Si scrive Parthenope, si legge Instagram. La “presa di vicinanza” del nuovo film di Paolo Sorrentino
Cinema. I primi minuti di “Parthenope” il nuovo film scritto e diretto da Paolo Sorrentino sono quanto di più “confortevole” (quindi noioso?) che si possa immaginare. Profondissime scollature, spacchi vertiginosi, striminziti costumi da bagno, candidi accappatoi, terrazze vista mare inondate dal sole e nudità evocate, ma mai mostrate. Parthenope, interpretata da Celeste Dalla Porta, è sempre perfetta su sfondi perfetti, ammicca, sorride, lancia baci in impeccabile stile “reels” di Instagram. Ma Napoli non è Sorrento e soprattutto, il regista è napoletano e non sorrentino, un nomen omen che pare una dannazione.
Perfettamente in linea con questo, Parthenope è ammirata da tutti, ma non si concede a nessuno, si nega con sfacciataggine soprattutto ai più facoltosi, Instagram non è Only Fans e tocca farsene una ragione. Ma la città di Napoli non può essere ridotta a uno scenario che fu da cartolina e ora incornicia i selfie, non è perfetta e nemmeno aspira ad esserlo. Lo “scroll” viene quindi interrotto da un cambio di registro evidente, dal giorno alla notte, quando Parthenope incontra il suo Fedez e in coppia attraversano la “plebe” napoletana in una notte di Capodanno regalando sorrisi e contanti. (l pandori da quelle parti non hanno mai funzionato). Subito dopo, la coppia “simil ferragnez” si ritrova ad assistere ad un organizzatissimo amplesso in una sala da biliardo. I due protagonisti dell’evento, quelli si completamenti nudi, fanno il possibile per compiacere il pubblico molto più che loro stessi e il risultato ne è la naturale conseguenza: un disastro. Lo sguardo di chi ci circonda uccide il piacere personale e individuale, si gode nell’intimo, non in pubblico. A volte qualcuno se lo dimentica e Sorrentino fa bene a ricordarlo.

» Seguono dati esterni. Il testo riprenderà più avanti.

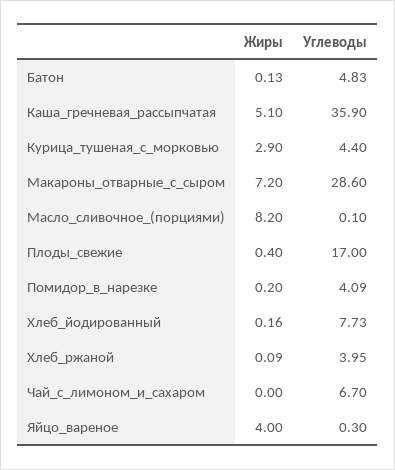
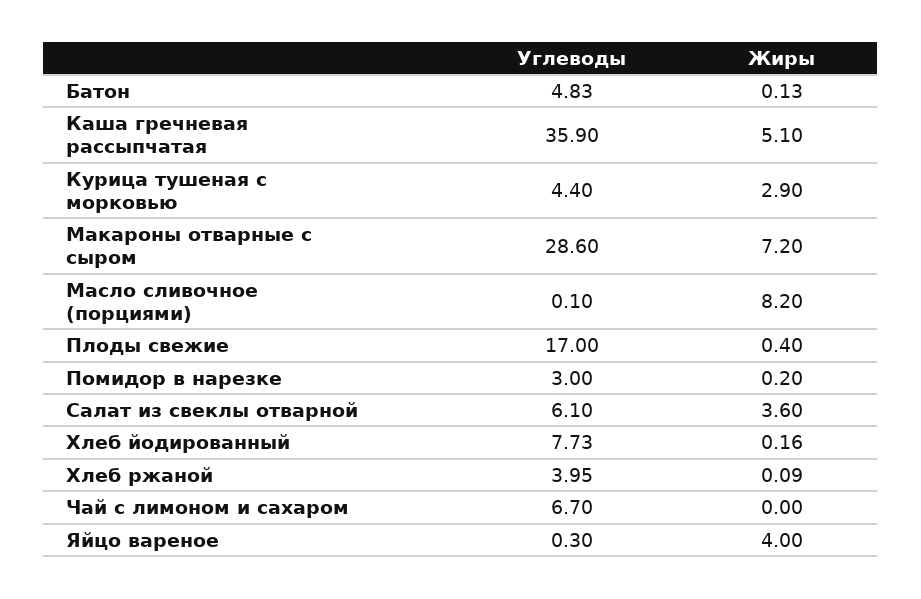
Углеводы, Помидор_в_нарезке: 4.09 -> 3
Углеводы, Салат из свеклы отварной: none -> 6.1
Жиры, Салат из свеклы отварной: none -> 3.6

Più in generale, il film prosegue il filone già apprezzato ne “il divo”, “Loro” e “La grande bellezza”, un’indagine sul concetto contemporaneo di bellezza, senza la presa di distanza e la “denuncia” di Ruben Östlund. Perchè quella di Sorrentino non è “una presa di distanza”, ma di vicinanza. La comicità del regista napoletano – seppur per immagini – è “alla Troisi” non “alla Totò”, non c’è sberleffo o invettiva, siamo fatti così e non è nemmeno obbligatorio arrivare a farci i conti. Si ricordi, però, che la bellezza è imperfezione.

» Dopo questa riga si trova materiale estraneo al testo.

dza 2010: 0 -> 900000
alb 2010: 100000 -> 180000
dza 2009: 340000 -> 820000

Tutto questo funziona unicamente perché resta ancorato allo straordinario cinismo sorrentiniano, un approccio che emerge splendidamente nelle invettive di Greta Cool (Luisa Ranieri) contro la città di Napoli o nella grottesca Flora Malva (Isabella Ferrari) che, nel disperato tentativo di restare bellissima, diventa inguardabile, in senso letterale. Una versione “noir” delle donne lampadario.
Per chiudere, “Parthenope” rimanda continuamente alla recente filmografia sorrentiniana a “Youth”, “The Young Pope” e “La mano di Dio”, anche se questa volta sono prima le dita e poi altre parti divine, a rendere felice Parthenope. Una scena che, grazie soprattutto all’accompagnamento sonoro, è probabilmente la più divertente dell’intero film.